The apologists will say "well why did they run?" but this is the old "hero cop" crap -- and you had better cut it out before you wind up dead on the wrong end of a hailstorm of pig lead.
The proper question is this: "Why would you quietly sit and submit to what you have reason to believe will be brutality or even homicide?"
And while hindsight is certainly 20-20 in this case that "reason to believe" turned out to be objectively true, didn't it?
This former black ex-cop puts reality in fairly-stark relief. That I'm not black and thus (in relative terms) far less likely to find myself on this business end of this crap doesn't change the fact that it's real, it's wrong and you cannot ask the fox to police the henhouse.
The function of police is not to prevent or stop crime; they almost-never actually do that for the simple reason that they're not present at the time. That's arithmetic, density and just plain luck and nobody can change it. The function of the police is to investigate crime and deliver suspects for adjudication by the courts. Between the militarization of police forces, racism among many officers, including black officers, tolerance of and even encouragement of "rough" practices and a refusal to indict any and all who tamper with evidence and obstruct investigations there is simply nothing more than can be done with the structure that exists today -- it has arrogated to itself the power to assault and even murder with impunity and has become akin to a "legal" mafia.
The Second Amendment provides plenty of deterrent value against criminals provided it is honored in its original wording.

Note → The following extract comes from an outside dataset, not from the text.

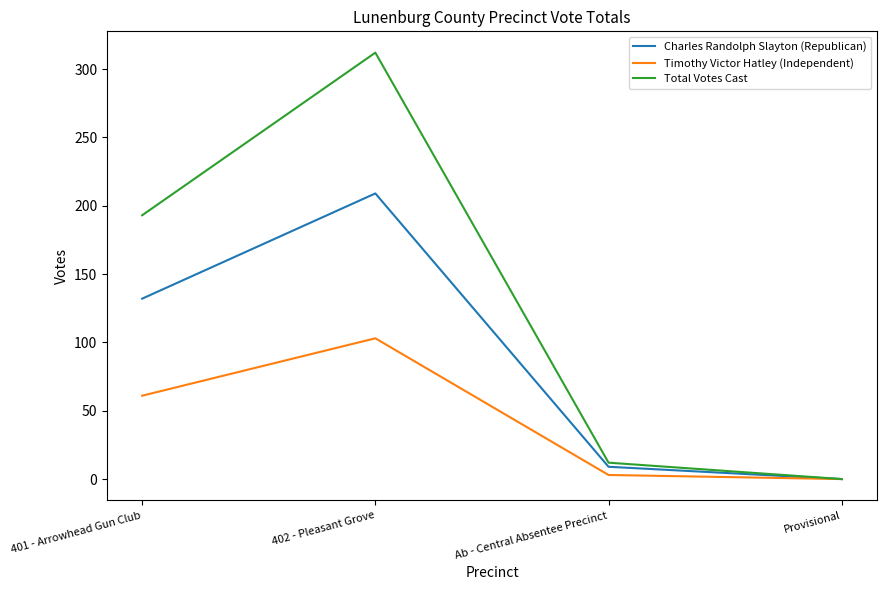

List the series in order of their overall mean, lowest first.

Timothy Victor Hatley (Independent), Charles Randolph Slayton (Republican), Total Votes Cast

Returning to that meaning will make returning police forces back to their investigatory role both practical and end their argument for the (ab)use of force in virtually every instance.
Cops are not heros and it's well past the time that we stop treating them as such. They're employees who take a job knowing damn well that, on relative terms, it might lead to injury or death. So does an ironworker building skyscrapers but you don't see him claiming hero status even though some of them do die and without them you wouldn't have that nice tall building to work or live in.
This sort of "hero worship" crap is not only corrosive it's corrupt at the core too, and those of you who practice or buy into it are not only part of the problem you're accessories after the fact to all of the brutality and obstruction of justice that takes place.
The solution to both the brutality and crime issues is right under our noses; the Framers gave it to us as they understood what had happened before, having been screwed over and abused by the police and military forces of the Crown.
Take back our streets folks. Demand the Second Amendment's clear language be respected everywhere, demand indictments and prison time every single time that a dashcam is erased or footage "disappears", put cameras on every officer that is on all the time they are on duty, forbid said officers any special privilege when not on duty and remove all pretense and claim of "hero" from those who have willingly taken on a job that does, and should, come with heightened scrutiny and attention paid to one's acts as they have profound impact upon the public.
It's time to end the police as we know them today and return them to the Mayberry era -- those officers and departments that refuse to accept this as their future must be disbanded.